5). Da essa, Lutero evinse la sua teoria della giustificazione per la sola
fide (cap. 3-4). Un'altro riformatore, Giovanni Calvino, vi scorse l'humus per la sua dottrina della doppia
predestinazione (cap. 9-11). Non a caso la lettera è stata sempre oggetto di
commentari e studi da parte dei più importanti pensatori cristiani cominciando da
Origene, passando per Agostino, l'Ambrosiaster, Lutero, Karl Barth... per elencare
soltanto alcuni nomi. L'editrice Città Nuova arricchisce il panorama dei
commentari sull'epistola ai romani con una traduzione del Commento di Pelagio,
il celebre avversario di Agostino. Il recente volume della «Collana di testi
patristici» (vol. 221) raggruppa,
infatti, due opere importanti del monaco bretone: «Commento all'epistola ai
romani» e «Commento alle epistole ai corinzi».
I Commenti di Pelagio rivestono un significato
particolare perché ci permettono di considerare alcuni aspetti del pensiero
dell'autore prima della polemica con Agostino. Il volume è una preziosa risorsa
per chi vuole conoscere la visione di Pelagio attraverso un contatto diretto, e
non tramite il filtro delle opere di Agostino e il setaccio non imparziale della
polemica.
I due commenti riportati in questa traduzione fanno parte
dell'opera più estesa di Pelagio, le «Expositiones XIII epistularum Pauli»,
composte nel periodo tra il 406 e il 409, e in cui l'autore commenta tutto il
corpo paolino, ad esclusione della lettera agli ebrei considerata da lui come
autentica di san Paolo.
Il pregio di questi commenti pre-polemici è duplice: essi
mostrano un pensiero ancora caratterizzato da grande fluidità, non incastonato
nelle rigidi distinzioni e posizioni della polemica. D'altro canto, i commenti
ci conducono alle origini stesse del pensiero di Pelagio.

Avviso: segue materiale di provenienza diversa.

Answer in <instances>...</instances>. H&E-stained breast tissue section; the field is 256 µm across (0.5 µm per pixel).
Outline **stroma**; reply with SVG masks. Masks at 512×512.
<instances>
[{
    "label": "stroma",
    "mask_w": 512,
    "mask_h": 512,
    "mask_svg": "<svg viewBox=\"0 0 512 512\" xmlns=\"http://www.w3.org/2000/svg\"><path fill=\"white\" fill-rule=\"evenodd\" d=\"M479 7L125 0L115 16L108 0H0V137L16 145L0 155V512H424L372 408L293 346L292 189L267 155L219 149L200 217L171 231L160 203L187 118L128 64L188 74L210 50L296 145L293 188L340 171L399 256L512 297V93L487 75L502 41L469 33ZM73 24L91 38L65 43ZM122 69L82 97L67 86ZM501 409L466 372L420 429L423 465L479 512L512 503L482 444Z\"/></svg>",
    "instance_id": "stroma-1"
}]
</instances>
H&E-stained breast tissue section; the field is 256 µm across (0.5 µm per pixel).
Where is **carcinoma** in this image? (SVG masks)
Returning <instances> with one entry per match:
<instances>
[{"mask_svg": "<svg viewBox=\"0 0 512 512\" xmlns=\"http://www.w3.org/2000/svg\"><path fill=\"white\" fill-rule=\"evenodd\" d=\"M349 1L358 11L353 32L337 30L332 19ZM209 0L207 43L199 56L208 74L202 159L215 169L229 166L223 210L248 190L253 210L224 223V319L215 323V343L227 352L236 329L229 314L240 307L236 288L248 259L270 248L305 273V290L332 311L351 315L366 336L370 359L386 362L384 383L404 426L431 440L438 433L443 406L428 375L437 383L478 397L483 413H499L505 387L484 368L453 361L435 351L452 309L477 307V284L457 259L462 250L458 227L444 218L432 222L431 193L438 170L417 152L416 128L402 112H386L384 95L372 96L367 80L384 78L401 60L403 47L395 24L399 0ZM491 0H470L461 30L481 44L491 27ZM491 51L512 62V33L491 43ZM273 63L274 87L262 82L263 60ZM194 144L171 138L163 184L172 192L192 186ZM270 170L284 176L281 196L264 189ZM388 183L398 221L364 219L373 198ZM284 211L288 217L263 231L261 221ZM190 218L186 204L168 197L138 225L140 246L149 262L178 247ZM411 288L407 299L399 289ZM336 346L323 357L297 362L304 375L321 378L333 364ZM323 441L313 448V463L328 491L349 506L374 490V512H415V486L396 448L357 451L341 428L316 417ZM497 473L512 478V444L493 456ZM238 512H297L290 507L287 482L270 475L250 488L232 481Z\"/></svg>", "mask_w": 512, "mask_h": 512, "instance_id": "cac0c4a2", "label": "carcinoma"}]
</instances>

Il testo edito da Città Nuova è corredato da una preziosa
introduzione di Sara Matteoli in cui si inquadrano sia la figura di Pelagio sia
i commenti alle tre lettere. La Matteoli evidenzia anche i punti salienti dei
Commenti di Pelagio sviluppandone in particolare quattro:
1-
La distinzione tra lex naturae attraverso la quale
l’uomo può conoscere per analogia che esiste Dio e che Dio è giusto, la lex
litterae, ovvero la legge divina data a Mosè, e la lex fidei,
che sola è capace di salvare l’uomo e di liberarlo dalla morte.
2-
Le conseguenze del peccato di Adamo e il problema della
grazia divina, dove l’autore sembra rifiutare il «traducianesimo», ovvero la
trasmissione della colpa ai discendenti, e assume un’interpretazione solo
esemplare della colpa di Adamo, in quanto Adamo si erge come modello negativo
ai suoi discendenti. A differenza di Adamo, - per Pelagio - Cristo ha offerto
un exemplum oboedientiae che indica agli uomini la via della salvezza.
3-
Prescienza divina e libero arbitrio. L’autore dedica un’attenzione
particolare alle questioni sollevate da Rm 9, dove sembra che Dio predestini
alcuni alla salvezza e altri alla dannazione a prescindere dal libero arbitrio dell’uomo
singolo. Pelagio supera tale difficoltà mostrando la coincidenza in Dio tra
predestinazione e prescienza; così, ad esempio, «Dio ha preferito Giacobbe ad
Esaù perché nella sua prescienza ha potuto vedere in suoi meriti futuri; in
questo modo la scelta di Dio non è arbitraria, ma si basa sulla fede dei
singoli, che egli nella sua onniscienza, è in grado di prevedere».
4-
Essendo i commenti rivolti all’aristocrazia romana in cerca di approfondire
la scienza e la prassi della fede, i commenti di Pelagio sono ricchi di
esortazioni parenetiche. Il testo è attraversato da varie riflessioni sui
problemi morali e sulla condotta che i cristiani devono conservare nel mondo.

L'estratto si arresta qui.